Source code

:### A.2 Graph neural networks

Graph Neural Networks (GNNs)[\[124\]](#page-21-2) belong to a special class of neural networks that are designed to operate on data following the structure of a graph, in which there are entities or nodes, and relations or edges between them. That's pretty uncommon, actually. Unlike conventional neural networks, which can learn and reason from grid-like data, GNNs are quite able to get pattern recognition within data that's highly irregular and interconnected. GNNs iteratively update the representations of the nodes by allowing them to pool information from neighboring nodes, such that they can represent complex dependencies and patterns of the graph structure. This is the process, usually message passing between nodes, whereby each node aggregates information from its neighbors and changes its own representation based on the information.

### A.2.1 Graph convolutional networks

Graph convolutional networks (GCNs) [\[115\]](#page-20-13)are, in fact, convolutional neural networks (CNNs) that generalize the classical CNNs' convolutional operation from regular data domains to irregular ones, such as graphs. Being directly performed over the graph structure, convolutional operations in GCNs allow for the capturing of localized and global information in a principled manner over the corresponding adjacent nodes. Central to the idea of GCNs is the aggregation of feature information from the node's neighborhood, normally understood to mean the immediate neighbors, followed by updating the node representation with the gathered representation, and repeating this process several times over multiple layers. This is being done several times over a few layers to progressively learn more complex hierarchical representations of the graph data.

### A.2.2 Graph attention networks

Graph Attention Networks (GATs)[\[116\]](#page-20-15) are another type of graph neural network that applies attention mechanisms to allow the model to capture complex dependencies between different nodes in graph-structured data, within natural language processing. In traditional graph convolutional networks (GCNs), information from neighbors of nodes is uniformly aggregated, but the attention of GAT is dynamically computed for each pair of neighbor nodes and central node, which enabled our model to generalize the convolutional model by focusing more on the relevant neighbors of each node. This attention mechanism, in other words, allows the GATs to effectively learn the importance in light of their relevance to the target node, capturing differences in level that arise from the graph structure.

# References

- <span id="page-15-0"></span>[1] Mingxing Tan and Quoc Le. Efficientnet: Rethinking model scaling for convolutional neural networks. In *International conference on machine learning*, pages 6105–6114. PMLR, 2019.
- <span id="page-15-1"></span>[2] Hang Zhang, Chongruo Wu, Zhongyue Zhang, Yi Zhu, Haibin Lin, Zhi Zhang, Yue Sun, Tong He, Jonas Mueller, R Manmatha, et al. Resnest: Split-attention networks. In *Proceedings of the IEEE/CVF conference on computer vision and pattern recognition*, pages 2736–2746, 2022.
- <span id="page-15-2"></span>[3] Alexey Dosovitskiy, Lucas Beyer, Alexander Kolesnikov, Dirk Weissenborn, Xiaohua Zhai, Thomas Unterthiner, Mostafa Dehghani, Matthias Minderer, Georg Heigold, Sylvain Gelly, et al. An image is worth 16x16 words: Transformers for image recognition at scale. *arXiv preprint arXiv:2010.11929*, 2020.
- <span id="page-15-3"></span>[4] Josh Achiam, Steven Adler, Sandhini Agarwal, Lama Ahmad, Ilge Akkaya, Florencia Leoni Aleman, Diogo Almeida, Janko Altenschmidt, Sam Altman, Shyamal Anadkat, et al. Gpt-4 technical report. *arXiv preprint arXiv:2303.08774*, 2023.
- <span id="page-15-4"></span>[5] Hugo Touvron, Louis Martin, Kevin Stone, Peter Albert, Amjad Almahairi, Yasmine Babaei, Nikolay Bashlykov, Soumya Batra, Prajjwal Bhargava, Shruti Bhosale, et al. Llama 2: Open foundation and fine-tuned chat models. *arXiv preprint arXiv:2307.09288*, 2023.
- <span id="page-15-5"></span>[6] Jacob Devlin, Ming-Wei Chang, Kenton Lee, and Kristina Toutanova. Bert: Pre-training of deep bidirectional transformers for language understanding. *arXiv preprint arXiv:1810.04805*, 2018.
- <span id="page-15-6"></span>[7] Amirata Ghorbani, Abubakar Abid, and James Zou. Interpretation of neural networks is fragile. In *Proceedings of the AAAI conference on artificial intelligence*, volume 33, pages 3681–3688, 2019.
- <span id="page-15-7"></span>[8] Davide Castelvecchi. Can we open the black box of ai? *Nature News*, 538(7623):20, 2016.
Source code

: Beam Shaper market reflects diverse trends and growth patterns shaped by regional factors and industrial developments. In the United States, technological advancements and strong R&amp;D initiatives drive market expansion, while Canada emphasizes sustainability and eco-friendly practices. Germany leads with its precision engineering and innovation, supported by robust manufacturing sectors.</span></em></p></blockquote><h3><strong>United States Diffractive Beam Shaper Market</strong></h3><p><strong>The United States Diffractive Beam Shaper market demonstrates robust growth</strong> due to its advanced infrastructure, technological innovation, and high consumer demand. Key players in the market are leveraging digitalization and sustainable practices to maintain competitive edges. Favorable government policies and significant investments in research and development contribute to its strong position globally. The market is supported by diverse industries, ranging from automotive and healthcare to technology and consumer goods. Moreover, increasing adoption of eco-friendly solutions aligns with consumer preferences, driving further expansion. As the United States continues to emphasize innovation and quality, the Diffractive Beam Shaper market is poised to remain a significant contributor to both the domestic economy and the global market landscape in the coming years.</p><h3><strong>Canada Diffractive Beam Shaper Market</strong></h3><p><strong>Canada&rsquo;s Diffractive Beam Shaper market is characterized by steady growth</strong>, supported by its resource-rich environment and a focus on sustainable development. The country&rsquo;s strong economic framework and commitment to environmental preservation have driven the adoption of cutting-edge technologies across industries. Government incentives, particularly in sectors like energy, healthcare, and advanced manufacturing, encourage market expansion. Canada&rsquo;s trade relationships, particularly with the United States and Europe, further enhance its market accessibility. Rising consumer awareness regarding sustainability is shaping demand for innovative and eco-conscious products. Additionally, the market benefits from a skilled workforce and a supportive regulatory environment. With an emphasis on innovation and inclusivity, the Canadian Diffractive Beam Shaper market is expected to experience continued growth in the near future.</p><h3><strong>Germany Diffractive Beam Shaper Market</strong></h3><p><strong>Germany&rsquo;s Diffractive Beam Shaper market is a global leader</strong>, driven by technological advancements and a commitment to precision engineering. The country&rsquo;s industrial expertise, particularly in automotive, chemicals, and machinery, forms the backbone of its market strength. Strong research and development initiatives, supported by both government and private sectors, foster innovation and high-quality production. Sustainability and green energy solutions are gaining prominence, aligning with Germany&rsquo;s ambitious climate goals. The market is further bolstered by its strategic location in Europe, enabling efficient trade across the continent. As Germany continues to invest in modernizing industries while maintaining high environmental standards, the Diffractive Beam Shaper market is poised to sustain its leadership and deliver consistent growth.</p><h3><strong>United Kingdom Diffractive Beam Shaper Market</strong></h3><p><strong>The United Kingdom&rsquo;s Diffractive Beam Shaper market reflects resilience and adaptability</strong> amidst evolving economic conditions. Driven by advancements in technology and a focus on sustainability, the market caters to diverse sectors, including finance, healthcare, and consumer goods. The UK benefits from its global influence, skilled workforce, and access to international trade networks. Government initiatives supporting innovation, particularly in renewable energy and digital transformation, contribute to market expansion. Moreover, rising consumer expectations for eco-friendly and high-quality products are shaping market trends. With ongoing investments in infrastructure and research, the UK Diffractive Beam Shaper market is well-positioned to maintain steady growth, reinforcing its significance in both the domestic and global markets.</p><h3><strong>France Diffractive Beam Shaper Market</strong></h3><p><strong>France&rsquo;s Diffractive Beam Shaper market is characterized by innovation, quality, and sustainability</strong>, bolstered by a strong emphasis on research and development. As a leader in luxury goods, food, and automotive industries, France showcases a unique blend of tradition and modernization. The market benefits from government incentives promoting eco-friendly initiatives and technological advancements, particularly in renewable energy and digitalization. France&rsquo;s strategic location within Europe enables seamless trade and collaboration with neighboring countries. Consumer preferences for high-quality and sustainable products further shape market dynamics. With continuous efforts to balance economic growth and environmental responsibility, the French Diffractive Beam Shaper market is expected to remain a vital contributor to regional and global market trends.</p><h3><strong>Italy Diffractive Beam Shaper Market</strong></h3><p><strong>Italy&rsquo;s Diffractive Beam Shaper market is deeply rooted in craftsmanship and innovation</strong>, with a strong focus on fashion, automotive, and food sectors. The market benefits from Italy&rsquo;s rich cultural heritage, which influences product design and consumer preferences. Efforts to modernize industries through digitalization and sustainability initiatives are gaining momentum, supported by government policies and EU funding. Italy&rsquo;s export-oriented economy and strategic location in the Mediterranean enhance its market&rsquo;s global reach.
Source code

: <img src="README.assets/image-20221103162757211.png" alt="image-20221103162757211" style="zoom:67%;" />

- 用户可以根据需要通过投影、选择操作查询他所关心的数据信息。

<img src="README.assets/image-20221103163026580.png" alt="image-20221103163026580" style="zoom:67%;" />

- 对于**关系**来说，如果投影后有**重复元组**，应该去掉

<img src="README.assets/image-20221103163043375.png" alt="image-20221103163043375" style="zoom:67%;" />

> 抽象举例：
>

= Activity =
Filter the data above, keeping each line that contains the string "pages". Matching is case-sensitive.

= Exercise response =
- <span id="page-15-0"></span>[1] Mingxing Tan and Quoc Le. Efficientnet: Rethinking model scaling for convolutional neural networks. In *International conference on machine learning*, pages 6105–6114. PMLR, 2019.
- <span id="page-15-1"></span>[2] Hang Zhang, Chongruo Wu, Zhongyue Zhang, Yi Zhu, Haibin Lin, Zhi Zhang, Yue Sun, Tong He, Jonas Mueller, R Manmatha, et al. Resnest: Split-attention networks. In *Proceedings of the IEEE/CVF conference on computer vision and pattern recognition*, pages 2736–2746, 2022.
- <span id="page-15-6"></span>[7] Amirata Ghorbani, Abubakar Abid, and James Zou. Interpretation of neural networks is fragile. In *Proceedings of the AAAI conference on artificial intelligence*, volume 33, pages 3681–3688, 2019.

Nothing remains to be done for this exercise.